Handing in your resignation, either verbally or in writing, is a clear statement by you to your employer that you’re going to leave your job. Threatening to leave, or saying you’re looking for another job, isn’t the same as formally resigning, but saying ‘I quit!’ in the heat of an argument with your employer may be taken as a proper resignation so be cautious in what you say. If you do resign in the heat of the moment but didn’t mean it, tell your employer quickly.
Before handing in your resignation, think carefully about why you’re doing it and whether it’s the right thing to do. If you’re leaving because of problems at work or a disagreement with your boss, could these problems be sorted out through your company’s standard grievance procedure? Think about how you’ll manage without your wages, and how easy it will be to find another job.
How To Resign From Your Job
You should make it clear to your employer that you’re formally resigning. You can give your resignation verbally, unless your contract of employment says otherwise. However, it’s always a good idea to put it in writing, saying how much notice you’re giving and what your last day will be. If you want to explain your reasons for resigning, putting it in writing will make it easier to organise your thoughts. Give your employer the right amount of notice. By law, you must give one week’s notice if you’ve worked for your employer for a month or more. Your contract may demand longer.
- your resignation can’t be taken back, unless your contract allows it, or your employer agrees
- you’ll get your final pay on your normal pay day unless your contract says differently – you don’t have the right to ask for it any earlier
- as long as you’ve given notice in accordance with the terms of your contract, your employer must accept your resignation
Some Do’s and Don’ts:
- Don’t get caught off-guard, so do prepare to resign by removing all personal items and files from your office and computer for those instances when your employer will ask you to leave as soon as you tender your resignation.
- Do make the transition as easy and as smooth as possible. And do offer to help find and/or train your replacement. But don’t make promises you can’t – or won’t – keep.
- Don’t make any statements or express any opinions that you may later regret. Remember that old adage: if you have nothing good to say, say nothing at all.
- Do be sure and give proper notice to your current employer.
- Don’t burn any bridges.

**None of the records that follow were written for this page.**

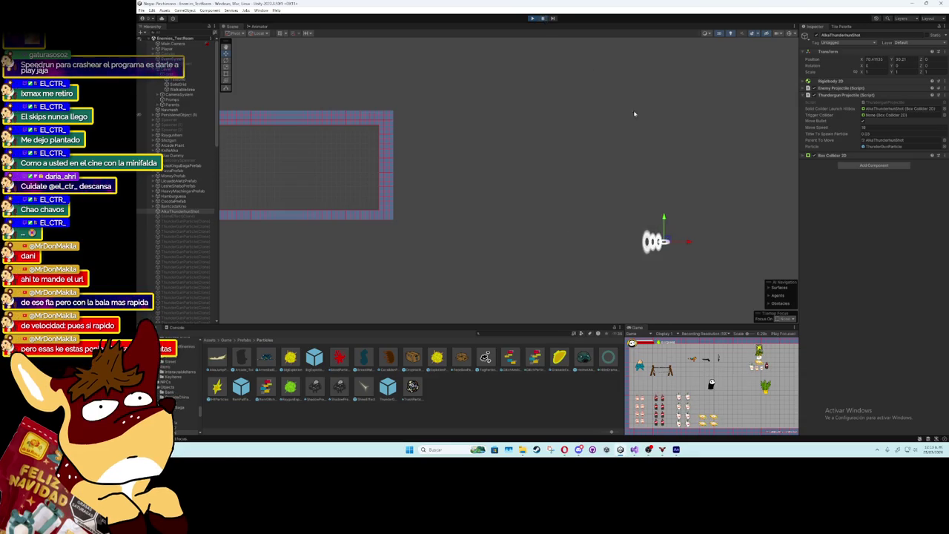
left_click_drag(644, 209, 608, 213)
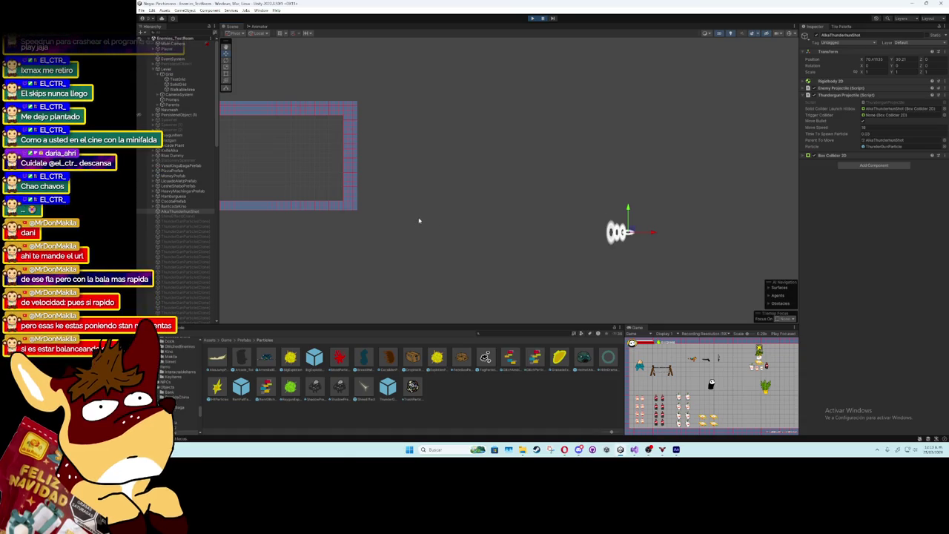
left_click_drag(420, 216, 595, 227)
scroll(489, 226, "up", 1)
scroll(525, 225, "down", 1)
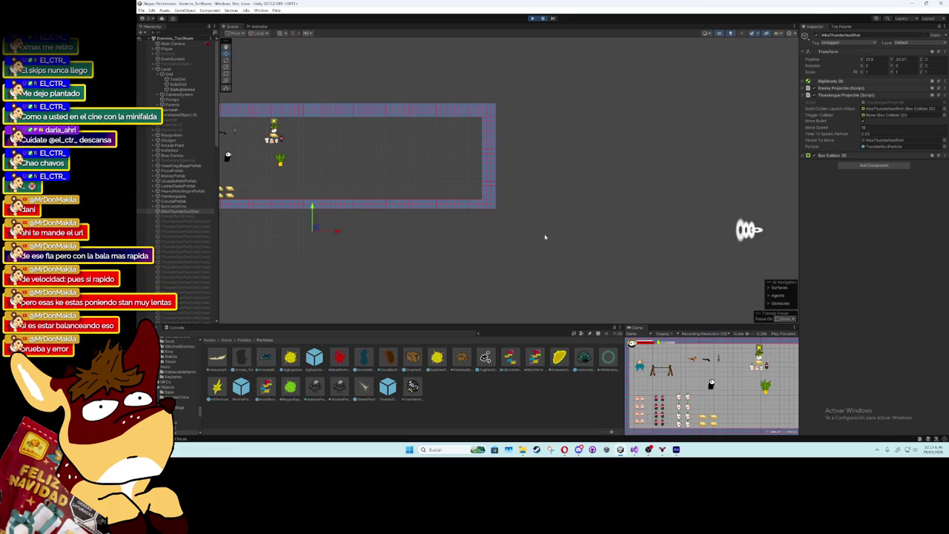
left_click(537, 18)
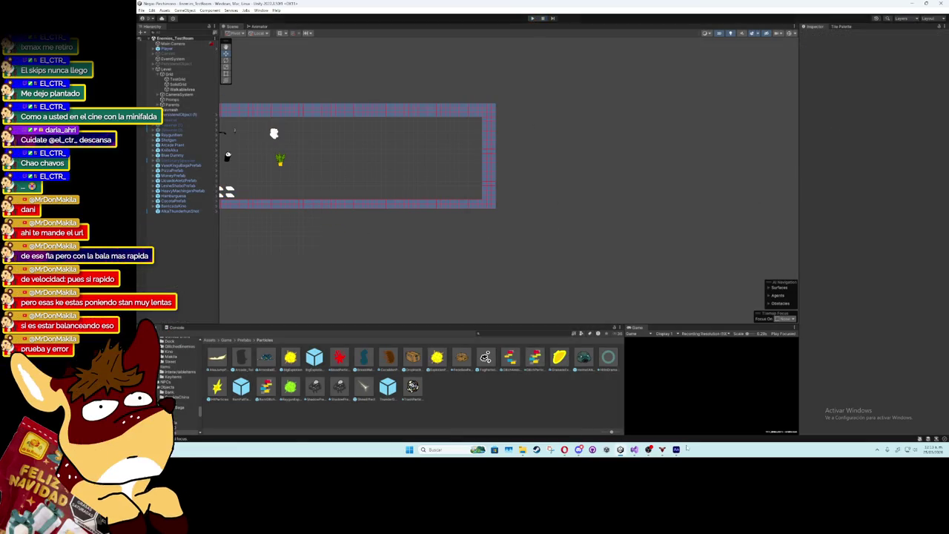
key("alt+Tab")
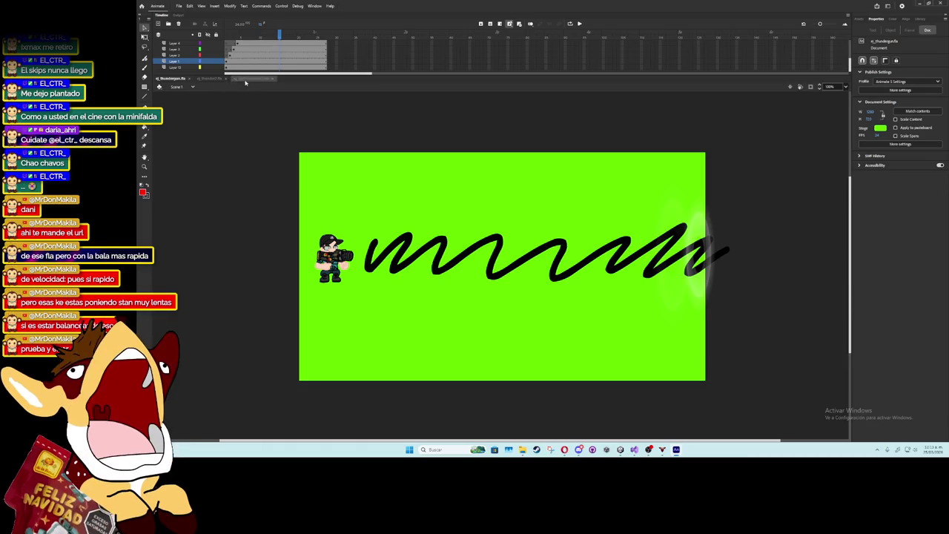
left_click(234, 40)
key("Return")
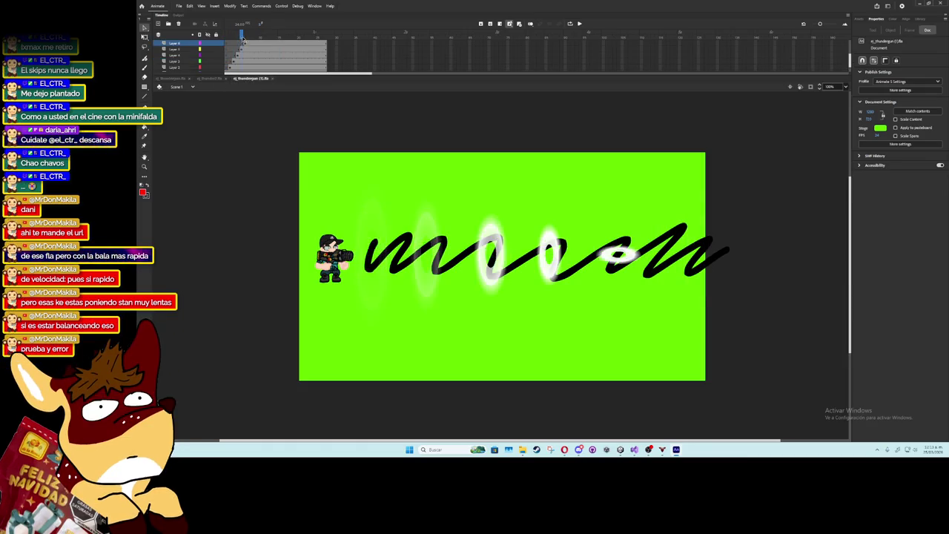
left_click_drag(228, 37, 241, 37)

Do leave on good terms with your co-workers and supervisors.
- Do the exit interview with your current employer, if required. But don’t say anything negative about your supervisor or co-workers during the interviewer – no matter how tempted you are.
- Don’t disappear during your last weeks on the job. Do stay a productive member of the team.
- Do make sure you receive all your stored up compensation and benefits, including bonuses/commission and unused holiday time, etc.
- Don’t consider a counter offer unless you are sure it’s a better deal for you; studies show a high percentage of workers still leave the employer within a year of accepting a counteroffer, some being forced out.
- Do make a plan to keep in touch with key co-workers, friends, and mentors. Keep your network strong.
- Don’t feel guilty about leaving. It may be hard to leave, but focus on the fact that you are leaving to accept a great career opportunity. Don’t brag about that great opportunity.
- Do your best to wrap up all your major assignments. And do leave a detailed progress report for your supervisor and/or successor.
- Do be prepared for some employers to overreact to your resignation; some employers immediately dismiss employees who resign.
- Do write a professional resignation letter.
- Don’t feel as though you need to tell your current employer any reason for leaving your job, but do be polite in thanking the employer for the opportunity to work there.
- Do submit your letter of resignation to your immediate supervisor, with a copy to the human resources department.